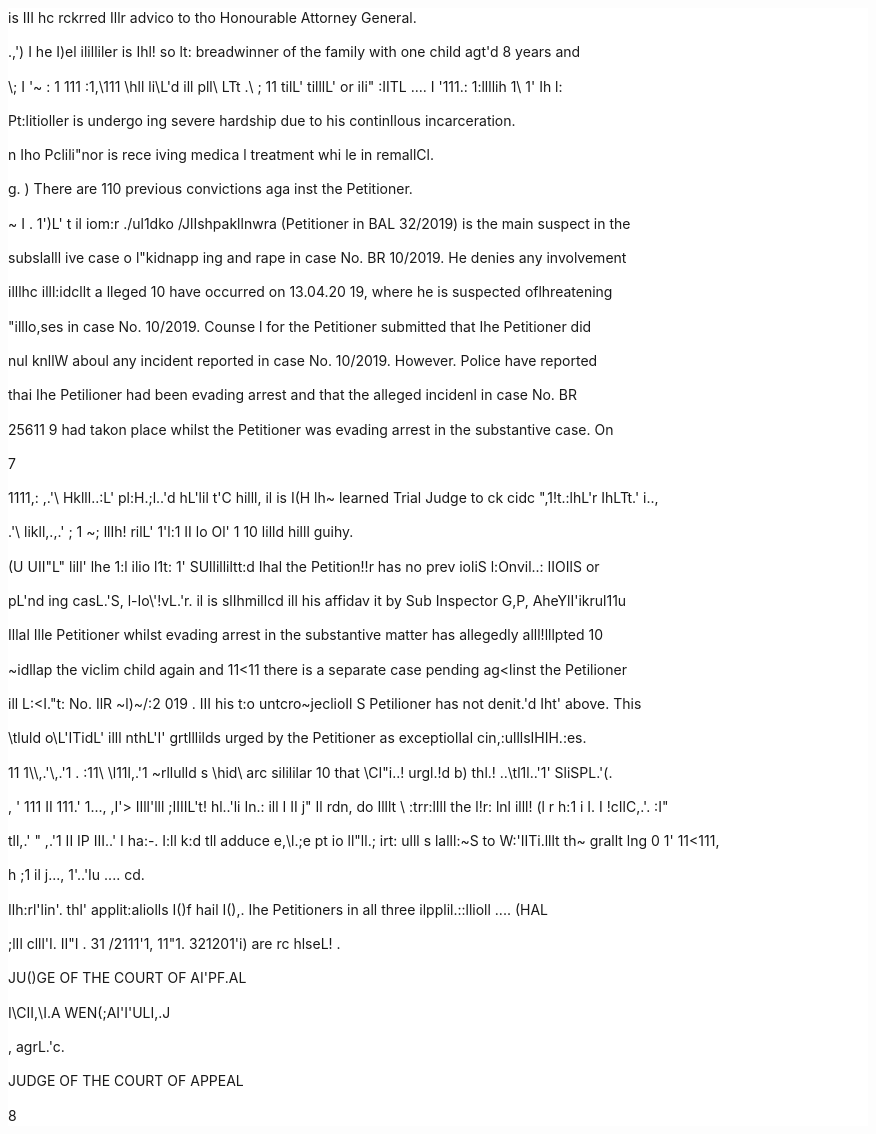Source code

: is III hc rckrred Illr advico to tho Honourable Attorney General.

\.,') I he I)el ililliler is Ihl! so lt: breadwinner of the family with one child agt'd 8 years and

\\; I '~ : 1 111 :1,\111 \\hll li\L'd ill pll\ LTt .\ ; 11 tilL' tilllL' or ili" :IITL .... I \'111.: 1:llllih 1\ 1' Ih l:

Pt:litioller is undergo ing severe hardship due to his continllous incarceration.

n Iho Pclili"nor is rece iving medica l treatment whi le in remallCl.

g. ) There are 110 previous convictions aga inst the Petitioner.

~ I . 1')L' t il iom:r ./ul1dko /JlIshpakllnwra (Petitioner in BAL 32/2019) is the main suspect in the

subslalll ive case o l"kidnapp ing and rape in case No. BR 10/2019. He denies any involvement

illlhc illl:idcllt a lleged 10 have occurred on 13.04.20 19, where he is suspected oflhreatening

"illlo,ses in case No. 10/2019. Counse l for the Petitioner submitted that Ihe Petitioner did

nul knllW aboul any incident reported in case No. 10/2019. However. Police have reported

thai Ihe Petilioner had been evading arrest and that the alleged incidenl in case No. BR

25611 9 had takon place whilst the Petitioner was evading arrest in the substantive case. On

7

1111,: \,.'\ Hklll..:L' pl:H.;l..'d hL'lil t'C hilll, il is I(H lh~ learned Trial Judge to ck cidc ",1!t.:lhL'r IhLTt.' i..,

\.'\ likll\,.\,.' ; 1 ~; llIh! rilL' 1'l:1 II lo Ol' 1 10 lilld hilll guihy.

(U UII"L" lill' lhe 1\:l ilio l1t: 1' SUllilliltt:d Ihal the Petition!!r has no prev ioliS l:Onvil..: IIOIlS or

pL'nd ing casL.'S, l-Io\\'\!vL.'r. il is slIhmillcd ill his affidav it by Sub Inspector G,P, AheYlI'ikrul11u

Illal Ille Petitioner whilst evading arrest in the substantive matter has allegedly alll!lllpted 10

~idllap the viclim child again and 11<11 there is a separate case pending ag<linst the Petilioner

ill L:<I."t: No. IlR ~l)~/:2 019 . III his t:o untcro~jeclioIl S Petilioner has not denit.'d Iht' above. This

\\tluld o\L'ITidL' illl nthL'I' grtlllilds urged by the Petitioner as exceptiollal cin,:ulllsIHIH.:es.

11 1\\\\,.'\\,.'1 . :11\ \l11l\,.'1 ~rllulld s \\hid\ arc silililar 10 that \\CI"i..! urgl.!d b) thl.! \..\tl1l..'1' SliSPL.'(\.

, \' 111 II 111\.' 1..., ,I'> IIll'lll ;IIIIL't! hl..'li In.: ill I II j" Il rdn, do Illlt \\ :trr:lIll the l!r: lnl illl! (l r h:1 i I. I !cIlC\,.'. :I"

tll\,.' " \,.'1 II IP III..' I ha:-. I:ll k:d tll adduce e,\l.;e pt io ll"ll.; irt: ulll s lalll:~S to W:'IITi.lllt th~ grallt lng 0 1' 11<111,

h ;1 il j..., 1'\..'Iu .... cd.

Ilh:rl'lin\'. thl' applit:aliolls I()f hail I(),. Ihe Petitioners in all three ilpplil.::llioll .... (HAL

;lIl clll'I. II"I . 31 /2111'1, 11"1. 321201'i) are rc hlseL! .

JU()GE OF THE COURT OF AI'PF.AL

I\CII,\I.A WEN(;AI'I'ULI,.J

, agrL.'c.

JUDGE OF THE COURT OF APPEAL

8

● WORK REQUEST
Look over the records. Copy the lines that include the word "have".

● ANSWER FOR THIS EXERCISE
illlhc illl:idcllt a lleged 10 have occurred on 13.04.20 19, where he is suspected oflhreatening
nul knllW aboul any incident reported in case No. 10/2019. However. Police have reported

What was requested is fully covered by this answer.